クローズドサークルのミステリ。
昔はスキーリゾートで栄えた山の中腹に立つ、円錐形のガラスの塔。
建築基準法も消防法も関係ない。作った神津島太郎がこのあたりの市民税のほとんどを支払っているので、誰も文句言わない。
神津島太郎は遺伝子治療の画期的な製品、トライデントを開発しその莫大な財産をこの塔に捧げた。実は彼はミステリーオタクで、自ら書いたりもしていたが、さすがに彼に文才などはなかったし、トリックも二番煎じなものばかりで、出版されることはなかった。
神津島は、冬のある日この塔に何人かの客人を呼びミステリに関するある発表をするという。
刑事の加々見剛(かがみごう)
名探偵と名乗る、碧月夜(あおいつきよ)
TVなどに出演する霊能者、夢詠水晶(ゆめよみすいしょう)
ミステリ小説家、九流間行進(くるまこうしん)
ミステリ雑誌編集者、左京公介(さきょうこうすけ)
そして、神津島の主治医、一条遊馬
執事の老田真三(おいたしんぞう)
メイドの巴円香(ともいまどか)
料理人の酒見大樹(さかみだいき)
がこのガラスの館に泊まることとなる。
このガラスの館は円錐状になっており、最上階は神津島のコレクションであるミステリマニア垂涎の品が展示されている。このコレクション部屋にはいると、中からは扉が開かない仕様になっているため要注意。
その下に、神津島の部屋、そこかららせん状の階段を下りながらワンフロアーづつ部屋があてがわれ、
1階にシアター、ダイニング、サブキッチン、玄関
地下に、メインキッチン、発電室、倉庫、冷凍室などがある。
冒頭でこの物語の主人公ともいうべき、一条遊馬がこの最上階の展示室に閉じ込められており、自分が神津島を殺して、それを名探偵に暴かれ?て、ここに閉じ込められたという風にはじまる。
なので「あぁそうか、この人が犯人。でも犯人とばれないようにどうくりぬけるかっていうお話なのね」と思って読み始める。
みんながこの塔にきたところから本編がはじまり、一条遊馬が展示場のコレクションのなかからふぐ毒を拝借し、神津島に飲ませる。事件が発覚する。彼はすぐに絶命せず、ダイイングメッセージのようなものを残していた「Y」というそれは何を表すのか?と、皆が頭を悩ませる。
おりしも近くで雪崩があり、警察は3日後にしかこれないという。刑事の加々見は「警察がくるまで触るな。部屋にはいるな」というが、この中に犯人がいるかもしれないのにそのままにしておけない。
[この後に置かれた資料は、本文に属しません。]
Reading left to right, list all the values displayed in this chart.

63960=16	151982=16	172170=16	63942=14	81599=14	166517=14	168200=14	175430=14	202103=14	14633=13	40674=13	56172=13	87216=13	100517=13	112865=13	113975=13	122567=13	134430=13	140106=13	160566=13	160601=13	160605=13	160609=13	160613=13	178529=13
自称名探偵の碧月夜に、一条は「ワトソン役」をかってでる。彼女が自分を犯人と突き止める前に彼女の推理をしっておかねば。
そんな話をしている中、火災警報器が鳴る。一回のダイニングらしい。
カンヌキの扉がしまっているので無理やり開けると、執事の老田が亡くなって、火を放たれたらしい。ただし、スプリンクラーで火はすぐに消えた。
その辺りは血と水でびしゃびしゃ。
だが、テーブルクロスに「蝶ヶ岳神隠し事件」という文字が。
13年前にこの地でおきた女性が何人も誘拐監禁されてひどい殺され方をした事件。
その事件がきっかけで、ここのスキーリゾート地は客がこなくなり、リゾート地として廃業してしまった。その殺人現場後に、このガラスの館をつくったらしい。
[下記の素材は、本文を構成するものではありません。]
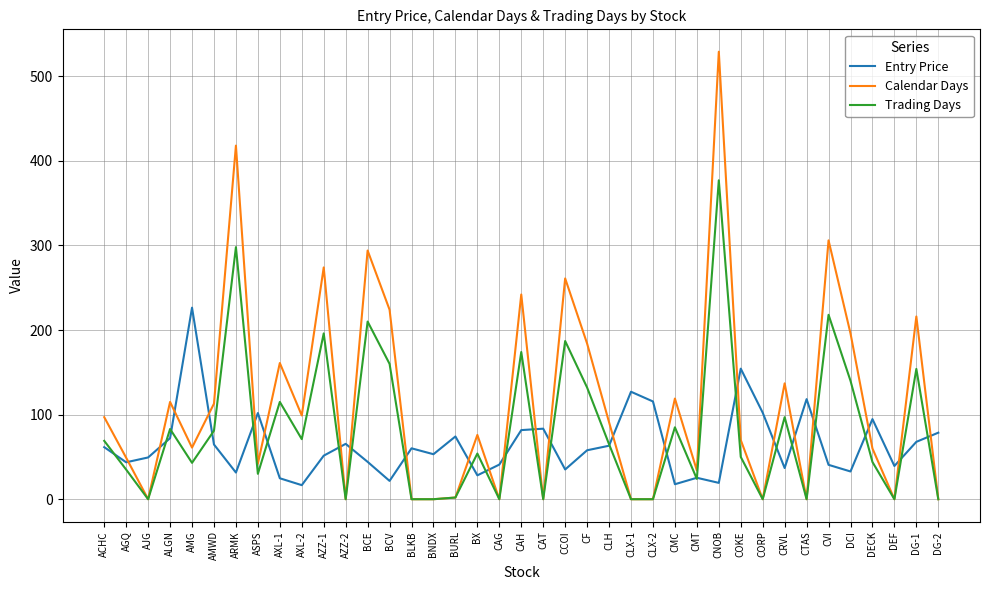

Which label corresponds to the largest value in the chart?

CNOB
一条は一人目に神津島を殺したのは自分だが、この老田は自分ではない。うまくこの犯人をみつけたら神津島の件も老田殺しの犯人に罪を擦り付けられるかもしれないと考える。
3日目、部屋にこもっていたメイドの巴も殺される。
調べていくとこの館の地下に地下牢があって、白骨化された遺体がみつかる。最近このあたりで遭難したとされる女性が着ていた服と一致すると、加々見がいう。
もしや、神津島の遺伝子研究は、ここで人体実験によりもたらされたものだったのか?犯人はそれを伝えるため「蝶ヶ岳神隠し事件」と書いたのか?
だとしたら、
主犯格の神津島に加えて、ここに住んでいた執事とメイドもこの事件を知っていたのかもしれない。それを恨んでの犯行?
この中にその犯人がいる?
(神津島の遺体はその後、ナイフで何度も刺されていた)
みたいな話です。
途中でもしやこの人が・・・・?って見えたところもありましたが、
最後の最後は「おぉ~」ってなったので
帯の「どんでんがえし」「驚いた」という煽りがあっても、
めっちゃ楽しめました。
むしろ、だまされないぞ~って気持ちで読んだのに、やられた~~って感じがとてもよかったです。